▶ **Task instructions**
Render every line of the items below, starting at the first line and ending at the line that contains "110: (455, 151)", as a JSON list with one string per line. Skip blank lines and leave out the pictures.

▶ **Extracted material**
*** Begin section ***
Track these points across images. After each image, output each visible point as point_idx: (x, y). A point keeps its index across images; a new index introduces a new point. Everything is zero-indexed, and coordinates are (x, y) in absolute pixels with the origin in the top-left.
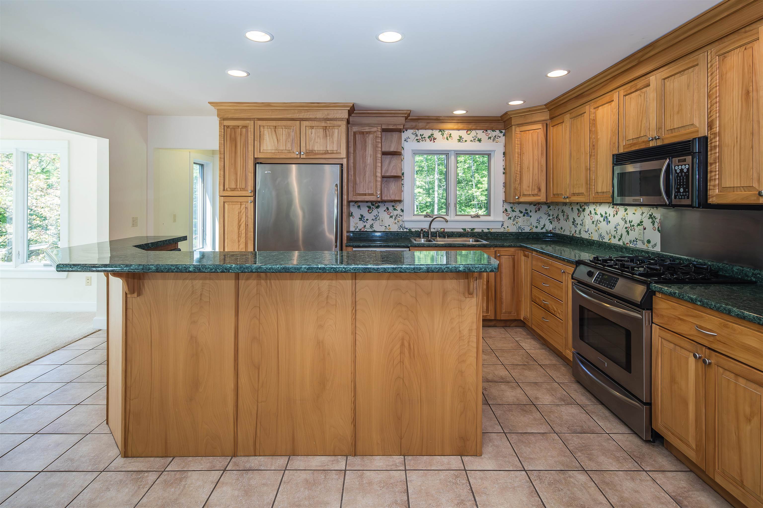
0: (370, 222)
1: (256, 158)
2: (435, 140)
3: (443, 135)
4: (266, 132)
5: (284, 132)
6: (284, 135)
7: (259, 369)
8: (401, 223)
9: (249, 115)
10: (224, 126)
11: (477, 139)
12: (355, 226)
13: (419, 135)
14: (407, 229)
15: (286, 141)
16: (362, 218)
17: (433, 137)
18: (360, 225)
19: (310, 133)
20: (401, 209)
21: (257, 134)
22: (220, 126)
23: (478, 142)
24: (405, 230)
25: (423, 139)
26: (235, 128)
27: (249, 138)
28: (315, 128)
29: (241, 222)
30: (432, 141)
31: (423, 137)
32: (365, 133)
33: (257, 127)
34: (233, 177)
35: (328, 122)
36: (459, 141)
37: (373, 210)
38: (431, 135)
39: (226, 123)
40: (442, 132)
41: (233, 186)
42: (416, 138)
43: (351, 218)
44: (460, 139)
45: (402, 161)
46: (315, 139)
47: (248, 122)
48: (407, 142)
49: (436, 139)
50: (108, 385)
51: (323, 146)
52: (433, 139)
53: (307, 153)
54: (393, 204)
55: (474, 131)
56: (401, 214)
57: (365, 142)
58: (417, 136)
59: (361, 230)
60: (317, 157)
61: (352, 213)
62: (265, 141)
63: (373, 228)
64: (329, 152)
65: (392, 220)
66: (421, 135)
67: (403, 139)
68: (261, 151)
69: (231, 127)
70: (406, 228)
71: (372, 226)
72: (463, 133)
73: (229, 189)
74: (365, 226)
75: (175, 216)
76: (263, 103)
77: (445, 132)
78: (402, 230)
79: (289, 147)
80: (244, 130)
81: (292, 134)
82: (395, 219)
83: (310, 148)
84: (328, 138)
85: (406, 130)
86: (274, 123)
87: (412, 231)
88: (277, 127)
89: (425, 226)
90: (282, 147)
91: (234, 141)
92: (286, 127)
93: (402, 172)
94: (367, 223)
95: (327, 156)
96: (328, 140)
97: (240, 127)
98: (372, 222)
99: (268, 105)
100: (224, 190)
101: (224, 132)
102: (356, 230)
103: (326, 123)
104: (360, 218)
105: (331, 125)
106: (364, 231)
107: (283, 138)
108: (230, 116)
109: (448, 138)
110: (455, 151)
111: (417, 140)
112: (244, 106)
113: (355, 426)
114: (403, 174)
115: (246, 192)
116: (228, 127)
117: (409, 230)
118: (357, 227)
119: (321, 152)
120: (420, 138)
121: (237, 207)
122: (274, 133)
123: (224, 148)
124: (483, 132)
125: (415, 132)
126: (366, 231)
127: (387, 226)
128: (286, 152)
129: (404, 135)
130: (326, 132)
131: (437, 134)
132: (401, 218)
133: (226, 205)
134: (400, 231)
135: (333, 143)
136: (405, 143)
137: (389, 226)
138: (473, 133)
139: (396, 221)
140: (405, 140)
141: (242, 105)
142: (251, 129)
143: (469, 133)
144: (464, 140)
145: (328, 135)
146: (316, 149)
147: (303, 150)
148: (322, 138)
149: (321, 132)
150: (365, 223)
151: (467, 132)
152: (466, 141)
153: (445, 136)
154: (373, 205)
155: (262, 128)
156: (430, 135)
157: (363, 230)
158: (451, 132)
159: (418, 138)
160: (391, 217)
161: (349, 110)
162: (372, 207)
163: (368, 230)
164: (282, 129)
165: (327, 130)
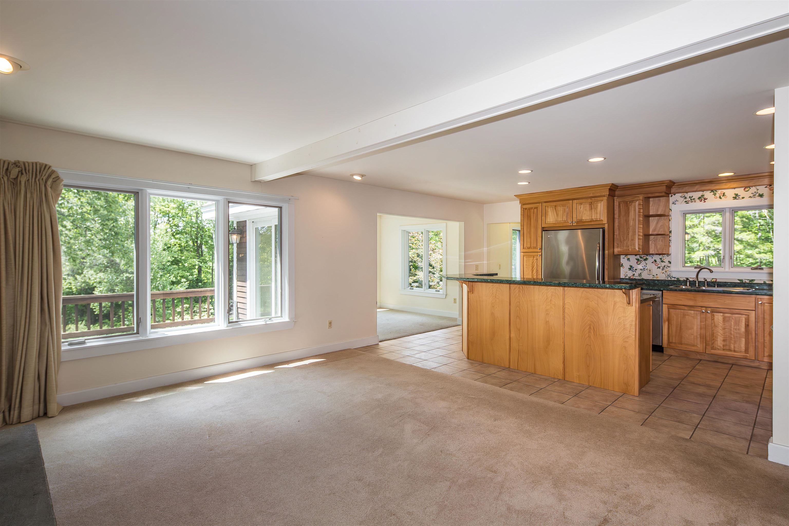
0: (638, 272)
1: (543, 227)
2: (705, 200)
3: (715, 195)
4: (549, 210)
5: (561, 209)
6: (561, 211)
7: (519, 330)
8: (669, 273)
9: (538, 200)
10: (524, 208)
11: (757, 195)
12: (625, 274)
13: (688, 197)
14: (675, 278)
15: (563, 215)
16: (631, 268)
17: (704, 198)
18: (630, 274)
19: (580, 208)
20: (669, 262)
21: (544, 212)
22: (521, 209)
23: (760, 197)
24: (673, 279)
25: (693, 200)
26: (530, 209)
27: (539, 215)
28: (583, 204)
29: (534, 268)
30: (703, 201)
31: (692, 198)
32: (628, 202)
33: (544, 207)
34: (529, 240)
35: (593, 199)
36: (735, 198)
37: (642, 261)
38: (702, 196)
39: (525, 206)
40: (713, 192)
41: (529, 246)
42: (685, 200)
43: (621, 268)
44: (736, 197)
45: (670, 220)
46: (583, 212)
47: (538, 204)
48: (675, 204)
49: (707, 199)
50: (462, 329)
51: (589, 216)
52: (703, 199)
53: (577, 222)
54: (661, 256)
55: (754, 187)
56: (669, 265)
57: (628, 209)
58: (686, 198)
59: (630, 277)
60: (585, 224)
61: (622, 264)
62: (549, 216)
63: (641, 276)
64: (594, 220)
65: (660, 270)
66: (690, 197)
67: (671, 202)
68: (547, 223)
69: (528, 209)
70: (673, 277)
71: (640, 275)
72: (740, 191)
73: (526, 248)
74: (634, 275)
75: (500, 265)
76: (547, 192)
77: (718, 192)
78: (669, 279)
79: (565, 218)
80: (535, 210)
81: (567, 210)
82: (663, 269)
83: (579, 218)
84: (593, 210)
85: (674, 195)
86: (554, 204)
87: (680, 281)
88: (557, 206)
89: (692, 276)
90: (560, 219)
91: (529, 217)
92: (563, 206)
93: (670, 230)
94: (636, 272)
95: (592, 223)
96: (593, 212)
97: (533, 208)
98: (641, 271)
99: (551, 192)
100: (523, 248)
101: (524, 213)
102: (626, 278)
103: (592, 199)
104: (629, 268)
105: (596, 201)
106: (633, 279)
107: (560, 213)
108: (527, 202)
109: (721, 197)
110: (730, 208)
111: (686, 202)
112: (537, 195)
113: (564, 365)
114: (670, 232)
115: (537, 249)
116: (526, 209)
117: (677, 279)
118: (627, 275)
119: (588, 220)
120: (690, 199)
121: (532, 258)
122: (554, 210)
123: (524, 223)
124: (766, 187)
125: (683, 196)
126: (635, 279)
127: (655, 275)
128: (563, 222)
129: (672, 199)
130: (591, 206)
131: (708, 194)
132: (668, 269)
133: (525, 257)
134: (667, 279)
135: (597, 213)
136: (673, 205)
137: (657, 275)
138: (753, 190)
139: (664, 271)
140: (673, 203)
141: (534, 194)
142: (540, 209)
143: (746, 190)
144: (741, 197)
145: (593, 208)
146: (584, 218)
147: (575, 220)
148: (588, 210)
149: (588, 206)
150: (633, 272)
151: (744, 189)
152: (743, 198)
153: (718, 195)
154: (641, 258)
155: (547, 207)
156: (700, 196)
157: (632, 277)
158: (724, 191)
159: (687, 200)
160: (659, 268)
161: (609, 189)
162: (640, 259)
163: (636, 278)
164: (560, 207)
165: (592, 205)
*** End section ***
▶ **Result of this exercise**
[
  "Track these points across images. After each image, output each visible point as point_idx: (x, y). A point keeps its index across images; a new index introduces a new point. Everything is zero-indexed, and coordinates are (x, y) in absolute pixels with the origin in the top-left.",
  "0: (370, 222)",
  "1: (256, 158)",
  "2: (435, 140)",
  "3: (443, 135)",
  "4: (266, 132)",
  "5: (284, 132)",
  "6: (284, 135)",
  "7: (259, 369)",
  "8: (401, 223)",
  "9: (249, 115)",
  "10: (224, 126)",
  "11: (477, 139)",
  "12: (355, 226)",
  "13: (419, 135)",
  "14: (407, 229)",
  "15: (286, 141)",
  "16: (362, 218)",
  "17: (433, 137)",
  "18: (360, 225)",
  "19: (310, 133)",
  "20: (401, 209)",
  "21: (257, 134)",
  "22: (220, 126)",
  "23: (478, 142)",
  "24: (405, 230)",
  "25: (423, 139)",
  "26: (235, 128)",
  "27: (249, 138)",
  "28: (315, 128)",
  "29: (241, 222)",
  "30: (432, 141)",
  "31: (423, 137)",
  "32: (365, 133)",
  "33: (257, 127)",
  "34: (233, 177)",
  "35: (328, 122)",
  "36: (459, 141)",
  "37: (373, 210)",
  "38: (431, 135)",
  "39: (226, 123)",
  "40: (442, 132)",
  "41: (233, 186)",
  "42: (416, 138)",
  "43: (351, 218)",
  "44: (460, 139)",
  "45: (402, 161)",
  "46: (315, 139)",
  "47: (248, 122)",
  "48: (407, 142)",
  "49: (436, 139)",
  "50: (108, 385)",
  "51: (323, 146)",
  "52: (433, 139)",
  "53: (307, 153)",
  "54: (393, 204)",
  "55: (474, 131)",
  "56: (401, 214)",
  "57: (365, 142)",
  "58: (417, 136)",
  "59: (361, 230)",
  "60: (317, 157)",
  "61: (352, 213)",
  "62: (265, 141)",
  "63: (373, 228)",
  "64: (329, 152)",
  "65: (392, 220)",
  "66: (421, 135)",
  "67: (403, 139)",
  "68: (261, 151)",
  "69: (231, 127)",
  "70: (406, 228)",
  "71: (372, 226)",
  "72: (463, 133)",
  "73: (229, 189)",
  "74: (365, 226)",
  "75: (175, 216)",
  "76: (263, 103)",
  "77: (445, 132)",
  "78: (402, 230)",
  "79: (289, 147)",
  "80: (244, 130)",
  "81: (292, 134)",
  "82: (395, 219)",
  "83: (310, 148)",
  "84: (328, 138)",
  "85: (406, 130)",
  "86: (274, 123)",
  "87: (412, 231)",
  "88: (277, 127)",
  "89: (425, 226)",
  "90: (282, 147)",
  "91: (234, 141)",
  "92: (286, 127)",
  "93: (402, 172)",
  "94: (367, 223)",
  "95: (327, 156)",
  "96: (328, 140)",
  "97: (240, 127)",
  "98: (372, 222)",
  "99: (268, 105)",
  "100: (224, 190)",
  "101: (224, 132)",
  "102: (356, 230)",
  "103: (326, 123)",
  "104: (360, 218)",
  "105: (331, 125)",
  "106: (364, 231)",
  "107: (283, 138)",
  "108: (230, 116)",
  "109: (448, 138)",
  "110: (455, 151)"
]